ORIGINAL PERL DOCUMENTATION

study SCALAR
study   Takes extra time to study SCALAR ($_ if unspecified) in
        anticipation of doing many pattern matches on the string before it
        is next modified. This may or may not save time, depending on the
        nature and number of patterns you are searching and the
        distribution of character frequencies in the string to be
        searched; you probably want to compare run times with and without
        it to see which is faster. Those loops that scan for many short
        constant strings (including the constant parts of more complex
        patterns) will benefit most. (The way "study" works is this: a
        linked list of every character in the string to be searched is
        made, so we know, for example, where all the 'k' characters are.
        From each search string, the rarest character is selected, based
        on some static frequency tables constructed from some C programs
        and English text. Only those places that contain this "rarest"
        character are examined.)

        For example, here is a loop that inserts index producing entries
        before any line containing a certain pattern:

            while (<>) {
                study;
                print ".IX foo\n"    if /\bfoo\b/;
                print ".IX bar\n"    if /\bbar\b/;
                print ".IX blurfl\n" if /\bblurfl\b/;
                # ...
                print;
            }

        In searching for "/\bfoo\b/", only locations in $_ that contain
        "f" will be looked at, because "f" is rarer than "o". In general,
        this is a big win except in pathological cases.

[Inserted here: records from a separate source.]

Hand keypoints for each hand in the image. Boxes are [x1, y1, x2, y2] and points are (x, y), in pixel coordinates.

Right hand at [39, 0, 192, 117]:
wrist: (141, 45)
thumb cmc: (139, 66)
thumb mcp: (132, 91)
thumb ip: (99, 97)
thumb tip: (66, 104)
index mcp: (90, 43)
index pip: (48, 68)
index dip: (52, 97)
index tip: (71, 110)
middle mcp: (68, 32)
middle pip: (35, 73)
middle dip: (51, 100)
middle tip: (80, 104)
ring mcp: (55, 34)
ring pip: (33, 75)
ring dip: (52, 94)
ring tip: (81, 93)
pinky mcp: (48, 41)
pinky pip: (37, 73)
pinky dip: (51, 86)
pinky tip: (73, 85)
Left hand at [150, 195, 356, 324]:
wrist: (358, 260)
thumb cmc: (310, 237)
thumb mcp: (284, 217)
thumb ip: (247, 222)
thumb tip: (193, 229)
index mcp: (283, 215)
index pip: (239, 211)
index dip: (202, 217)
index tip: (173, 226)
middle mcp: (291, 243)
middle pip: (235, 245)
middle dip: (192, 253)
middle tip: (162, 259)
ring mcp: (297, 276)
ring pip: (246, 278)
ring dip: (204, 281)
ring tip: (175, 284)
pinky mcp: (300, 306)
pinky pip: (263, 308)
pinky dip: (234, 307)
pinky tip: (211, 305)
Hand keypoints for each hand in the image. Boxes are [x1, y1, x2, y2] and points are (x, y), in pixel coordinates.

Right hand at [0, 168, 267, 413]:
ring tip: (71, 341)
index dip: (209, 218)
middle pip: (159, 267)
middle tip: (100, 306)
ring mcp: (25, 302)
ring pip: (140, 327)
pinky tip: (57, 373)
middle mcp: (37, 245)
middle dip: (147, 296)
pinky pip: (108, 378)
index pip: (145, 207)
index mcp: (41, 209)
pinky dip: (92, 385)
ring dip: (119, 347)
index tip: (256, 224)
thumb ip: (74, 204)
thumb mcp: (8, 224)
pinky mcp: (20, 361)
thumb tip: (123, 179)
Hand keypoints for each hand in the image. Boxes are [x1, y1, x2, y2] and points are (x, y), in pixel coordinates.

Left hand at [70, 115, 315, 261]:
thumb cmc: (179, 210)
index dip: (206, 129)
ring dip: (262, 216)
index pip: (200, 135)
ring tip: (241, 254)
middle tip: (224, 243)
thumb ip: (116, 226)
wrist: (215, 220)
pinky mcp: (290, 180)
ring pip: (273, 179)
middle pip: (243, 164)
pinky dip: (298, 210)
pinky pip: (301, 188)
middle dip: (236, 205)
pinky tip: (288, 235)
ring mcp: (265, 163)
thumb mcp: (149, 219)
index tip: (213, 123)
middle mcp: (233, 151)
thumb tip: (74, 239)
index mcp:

The only question
        is whether it saves you more time than it took to build the linked
        list in the first place.

        Note that if you have to look for strings that you don't know till
        runtime, you can build an entire loop as a string and "eval" that
        to avoid recompiling all your patterns all the time. Together with
        undefining $/ to input entire files as one record, this can be
        quite fast, often faster than specialized programs like fgrep(1).
        The following scans a list of files (@files) for a list of words
        (@words), and prints out the names of those files that contain a
        match:

            $search = 'while (<>) { study;';
            foreach $word (@words) {
                $search .= "++\$seen{\$ARGV} if /\\b$word\\b/;\n";
            }
            $search .= "}";
            @ARGV = @files;
            undef $/;
            eval $search;        # this screams
            $/ = "\n";        # put back to normal input delimiter
            foreach $file (sort keys(%seen)) {
                print $file, "\n";
            }

PORTING CAVEATS

Currently, study is a no-op in Raku. As it is in more recent Perl's.

AUTHOR

Elizabeth Mattijsen liz@raku.rocks

Source can be located at: https://github.com/lizmat/P5study . Comments and Pull Requests are welcome.

COPYRIGHT AND LICENSE

Copyright 2018, 2019, 2020, 2021 Elizabeth Mattijsen

Re-imagined from Perl as part of the CPAN Butterfly Plan.

This library is free software; you can redistribute it and/or modify it under the Artistic License 2.0.